The soil beneath your St. Augustine grass can become tightly compacted, stifling the ability of water, nutrients, and air to reach the roots of the turf. Aeration is the process of breaking up this compacted soil by punching evenly spaced holes throughout the lawn.
You may need to rent out or borrow an aerator for this process. Be sure to wait until after you aerate to sod any bare areas of your turf or to apply a pre-emergent herbicide. We suggest aerating at the beginning of spring, right after the last frost of the year. Wait until the grass is at least 75% green and the soil temperature is above 65 degrees.
Just as people need vitamins, St. Augustine grass needs nutrients to thrive. Fertilizing gives your turf the nutrients it lacks for optimal health. St. Augustine turf truly benefits from fertilizing and may need additional nutrients like iron.
Test your soil using an at-home soil test kit or by taking a soil sample to your local extension office. Once you know what nutrients are needed, you can select a fertilizer that contains those nutrients.
Fertilize after sodding and aerating, in early spring after the last frost, and every 6-8 weeks during the growing season. You can also fertilize in the early fall to increase nutrients.
The ideal pH range for your soil should be 5 - 8.5. If your soil is too acidic, lawn lime can be added to raise the pH level of your soil.
St. Augustine typically needs 1 inch of water per week. This can be in the form of rainfall or a sprinkler. If using a sprinkler, be sure to use in the morning so the grass will not burn in the full sun of the day or stay damp at night. Do not overwater St. Augustine grass to avoid pooling water. Lawns that remain damp for long periods of time are prone to fungus.
St. Augustine Grass Weeds and Diseases
Weeds often have a hard time growing in thick, dense turfs like St. Augustine but will grow when lawns are in periods of stress, such as drought. Weeds can also blow in from neighboring lawns.
We suggest applying a pre-emergent herbicide after the last frost of the spring (if any) and again in the fall before the weather cools. Use a post-emergent herbicide on any weeds that do appear. Check the label of the pre-emergent for temperature restrictions.
DoMyOwn's Herbicide Guides break down when, where, and how often to apply pre and post-emergent herbicides. Our lawn care guides can also help you identify and get rid of specific weeds, like crabgrass and nutsedge.
St. Augustine Disease Control
The warm, tropical climates where St. Augustine turf is typically found provide the perfect conditions for lawn fungus and disease to thrive. Gray spot, root rot, and large patch (also known as brown patch) are common in St. Augustine.
Preventative fungicides are the best way to keep fungi out of your lawn. They can also help with existing fungal diseases. Read our guide on fungicides to learn how to choose a fungicide and when to apply.
DoMyOwn knows it can be difficult to select the right fungicide and weed control for your lawn, that's why we offer our Turf Box Subscription Program. We'll send you products throughout the year that are sized for your lawn and work in your climate and grass type. Subscribers also save on additional lawn care products.

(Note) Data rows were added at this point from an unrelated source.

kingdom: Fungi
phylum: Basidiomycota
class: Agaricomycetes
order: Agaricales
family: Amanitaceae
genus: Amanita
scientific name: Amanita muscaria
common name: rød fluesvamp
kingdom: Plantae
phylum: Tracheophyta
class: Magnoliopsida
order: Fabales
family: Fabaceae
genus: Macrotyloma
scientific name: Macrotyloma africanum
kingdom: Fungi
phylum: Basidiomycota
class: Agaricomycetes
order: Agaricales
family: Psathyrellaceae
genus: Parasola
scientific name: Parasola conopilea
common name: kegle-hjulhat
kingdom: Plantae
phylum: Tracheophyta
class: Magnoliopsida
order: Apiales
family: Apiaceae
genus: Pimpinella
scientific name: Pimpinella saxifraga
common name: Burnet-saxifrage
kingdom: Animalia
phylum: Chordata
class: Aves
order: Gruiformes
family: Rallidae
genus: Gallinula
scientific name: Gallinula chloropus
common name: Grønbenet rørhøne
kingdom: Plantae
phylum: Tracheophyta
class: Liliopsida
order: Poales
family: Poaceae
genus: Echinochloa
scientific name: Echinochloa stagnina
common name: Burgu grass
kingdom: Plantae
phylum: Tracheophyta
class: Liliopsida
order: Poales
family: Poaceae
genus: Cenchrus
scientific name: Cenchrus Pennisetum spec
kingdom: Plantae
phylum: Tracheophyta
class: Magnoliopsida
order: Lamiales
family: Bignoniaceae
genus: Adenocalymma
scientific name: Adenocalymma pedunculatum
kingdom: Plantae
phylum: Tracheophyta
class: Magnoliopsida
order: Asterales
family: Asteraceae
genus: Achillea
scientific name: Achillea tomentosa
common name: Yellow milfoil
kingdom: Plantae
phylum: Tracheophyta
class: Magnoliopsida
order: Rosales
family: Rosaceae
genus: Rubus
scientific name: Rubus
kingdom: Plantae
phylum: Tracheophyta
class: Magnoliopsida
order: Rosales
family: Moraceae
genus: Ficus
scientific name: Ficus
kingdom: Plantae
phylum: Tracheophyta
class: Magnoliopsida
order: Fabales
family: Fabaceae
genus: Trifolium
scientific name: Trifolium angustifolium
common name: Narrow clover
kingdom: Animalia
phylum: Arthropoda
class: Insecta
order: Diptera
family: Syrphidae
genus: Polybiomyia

St. Augustine Pest Control
Many different pests can live in your lawn, but those with St. Augustine lawns need to watch out for chinch bugs. These tiny pests suck the moisture out of grass blades, then leave behind a substance that kills the grass. Lawns with chinch bugs often appear to be affected by drought. Learn more about chinch bugs and how to get rid of them.
St. Augustine grass is thick, lush, and green. It may require some maintenance, but a little work goes a long way.